I also expect the first gas stations to close down due to the popularity of alternative powered vehicles will likely be those in high crime areas, so filling your tank there will not be possible – but with 400+ miles of range it should usually be possible to find a pump in a better part of town. I do agree with you that in 20-30 years it might get pretty tough to find a gas station anywhere if EVs or hydrogen or something else becomes dominant, but according to the experts we’ll all be riding in self-driving Uber taxis by then anyway, so refueling issues will be the problem of the Uber fleet manager.
Social Justice Warriors to the rescue!
So that’s what “SJW” means! I thought it was “Single Jewish Woman”, seeking an attractive male with a house and a nice car.
But can I also get a payday advance and a pound of blue crab at this charging station…?
Okay, I’m finished now.
California in a nutshell:
A bunch of government twits shaking down someone else, for money they can use to pretend they care about someone besides themselves and their petty careers.
And a gaggle of ambulance chasers crying foul, since, horrors-of-horrors, someone other than themselves may benefit from the shakedown…
That’s pretty much all that is left of a once supposedly decent place.
Aside from the weather, of course. The idiot brigade haven’t been able to mess that up yet. Although I’m sure it’s only a matter of time, before they get suckered into handing some billions to the first “Climate-Engineering” startup being hawked by some halfliterate on Sand Hill Road. With George Clooney as spokesperson. And whose the ambulance chasers claim holds patents on good weather. Hence run around suing the rest of the world’s fair weather locations for “violating.”
California is the future. If you want to know how future will look like – come visit California. Or any college in other states.

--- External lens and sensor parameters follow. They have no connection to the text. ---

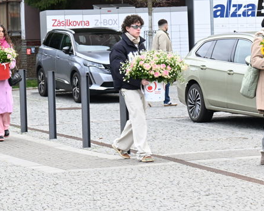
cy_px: 76
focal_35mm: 171
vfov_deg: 9.0
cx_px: 124
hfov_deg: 11.3
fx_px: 1335
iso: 1000
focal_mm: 79
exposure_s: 1/800
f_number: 5
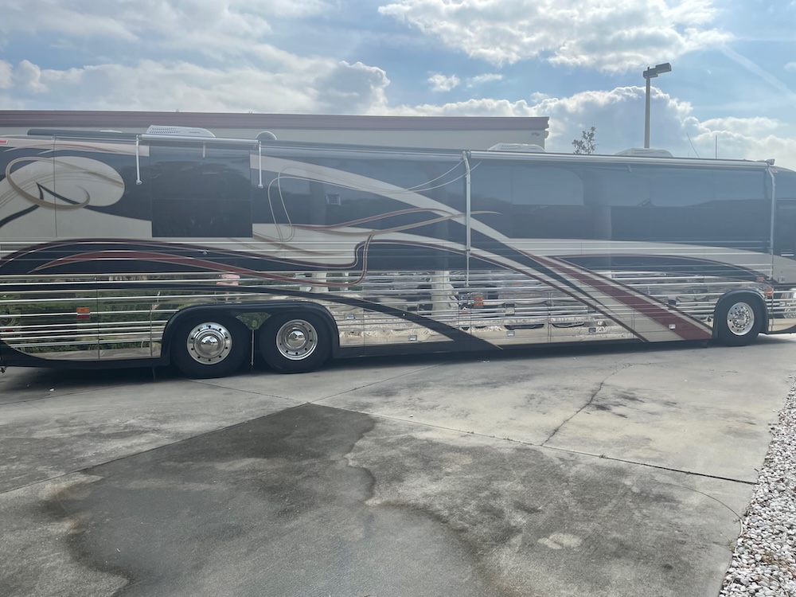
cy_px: 298
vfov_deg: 53.1
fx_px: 598
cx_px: 398
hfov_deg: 67.3
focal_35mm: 26
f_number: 1.6
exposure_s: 1/2959
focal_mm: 4.2
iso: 32
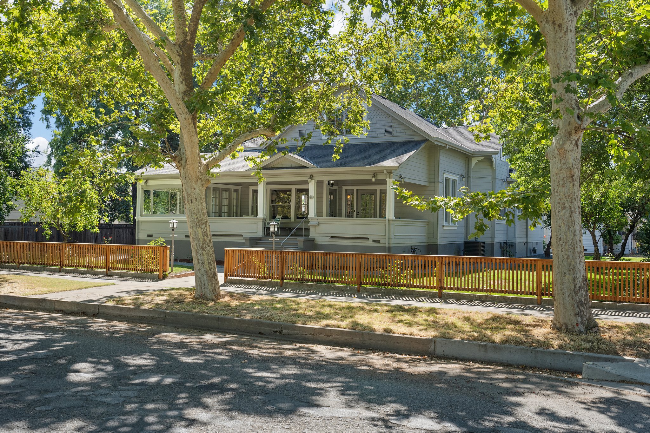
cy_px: 216
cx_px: 325
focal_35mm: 35
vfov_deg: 37.8
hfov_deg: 54.4
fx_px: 632
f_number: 8
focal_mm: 35
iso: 320
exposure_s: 1/100
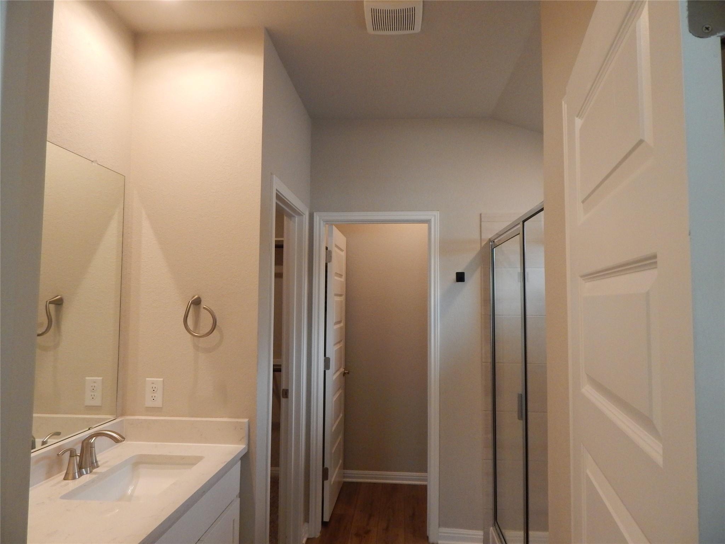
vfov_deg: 61.1
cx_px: 362
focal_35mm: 22
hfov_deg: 76.4
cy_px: 272
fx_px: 461
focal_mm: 4
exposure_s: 1/125
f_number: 3
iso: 400
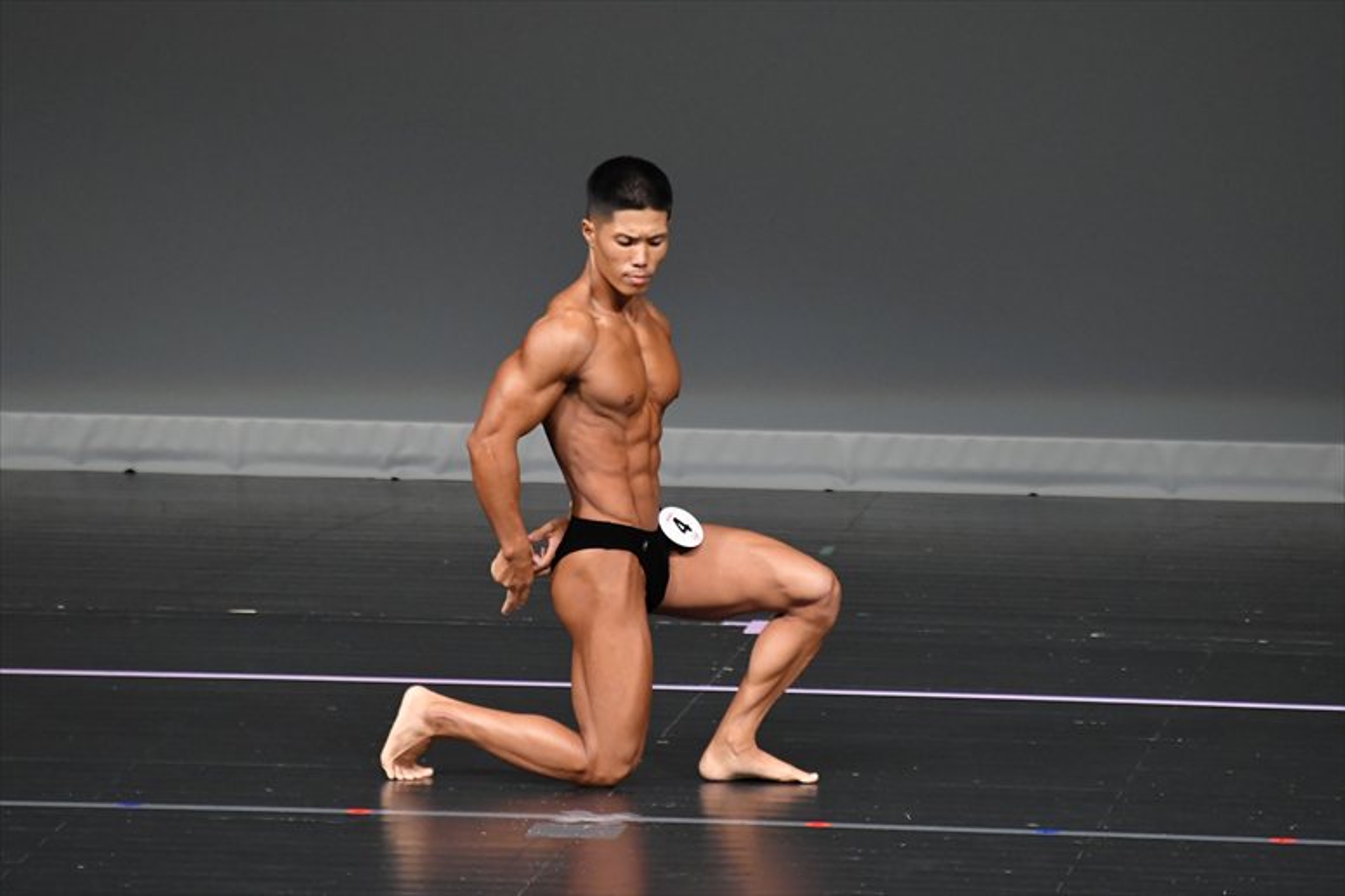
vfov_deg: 3.1
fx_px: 16805
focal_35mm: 450
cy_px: 448
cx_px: 672
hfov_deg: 4.6
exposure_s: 1/400
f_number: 5.6
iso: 4000
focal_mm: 300
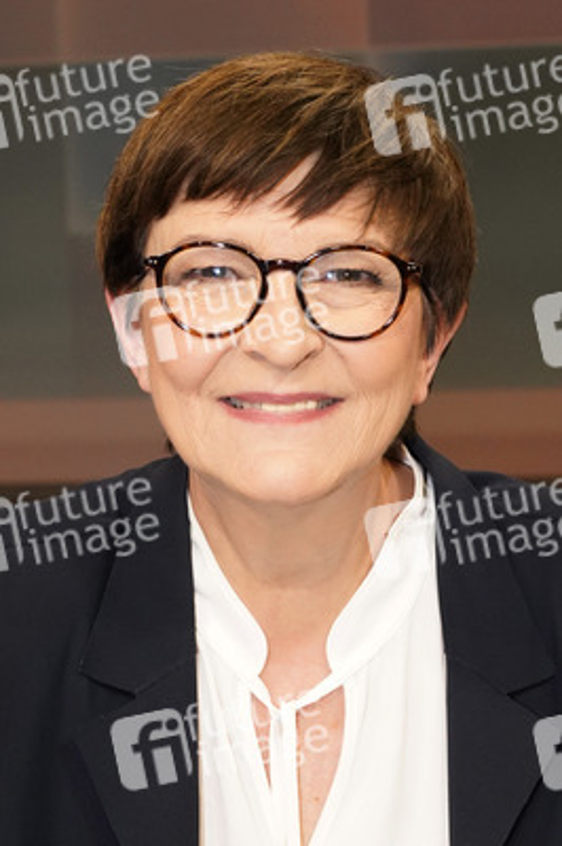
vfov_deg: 46.4
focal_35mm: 42
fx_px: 985
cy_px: 423
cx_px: 281
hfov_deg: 31.8
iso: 2000
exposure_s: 1/125
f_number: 5.6
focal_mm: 42
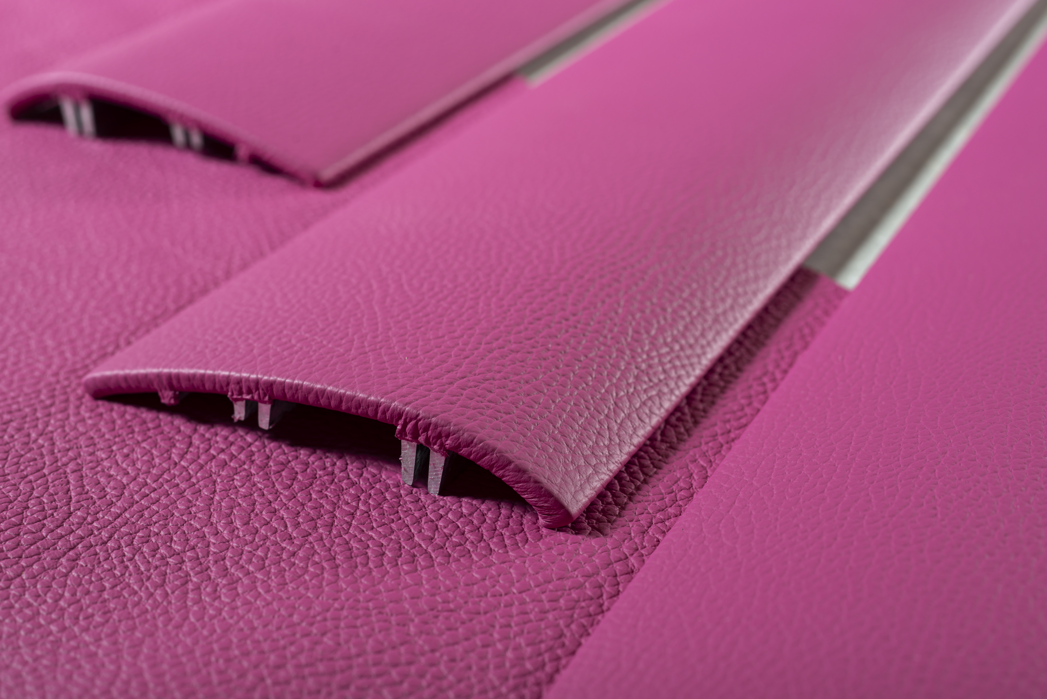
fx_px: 1455
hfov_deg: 39.6
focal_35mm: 50
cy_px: 350
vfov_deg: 27.0
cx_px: 524
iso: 100
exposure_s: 1/200
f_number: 7.1
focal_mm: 50
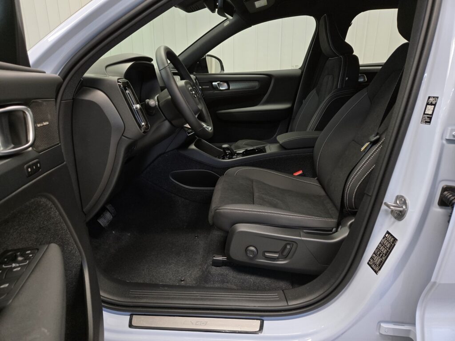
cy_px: 170
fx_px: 302
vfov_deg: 58.9
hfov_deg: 73.9
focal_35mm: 23
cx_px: 228
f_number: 1.8
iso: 250
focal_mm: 5.4
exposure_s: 1/100
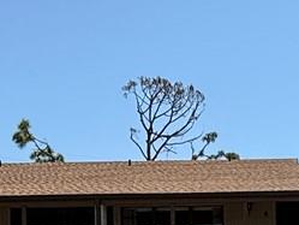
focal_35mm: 90
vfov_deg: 15.2
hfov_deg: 21.1
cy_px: 336
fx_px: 778
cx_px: 288
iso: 50
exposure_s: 1/1698
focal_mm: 2.22
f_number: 2.2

Stop scaring us! They’ll grow up, possibly before too much damage is done. Remember what Winston Churchill said: “if you’re not a liberal at twenty, you have no heart; if you’re not a conservative at forty, you have no head”, or it’s up your butt so far it’s a wonder you can breathe.
They could use the copper.
What next, Jerry Brown? Require Church’s Chicken to open in Beverly Hills??
I can see both sides, but, isn’t there a better idea? Instead of building standalone electric charging stations, why not add these to existing gas station mini-mart locations? Add a couple of charging stations off to the side, where cars could be left. The stations would have to be 24/7 locations, and would have (or could add) surveillance cameras.
Charging stations will naturally become more ubiquitous as the electrification of cars increase, but what’s the point of building standalone stations without any idea of how many people will use them?
Fast charging on a long trip usually takes 15 to 40 minutes. My impression is that 40 minutes in a gas station is a really long time, while 40 minutes in a shopping and entertainment facility with a Starbucks, a bookstore, or a chain discount store can go by very fast!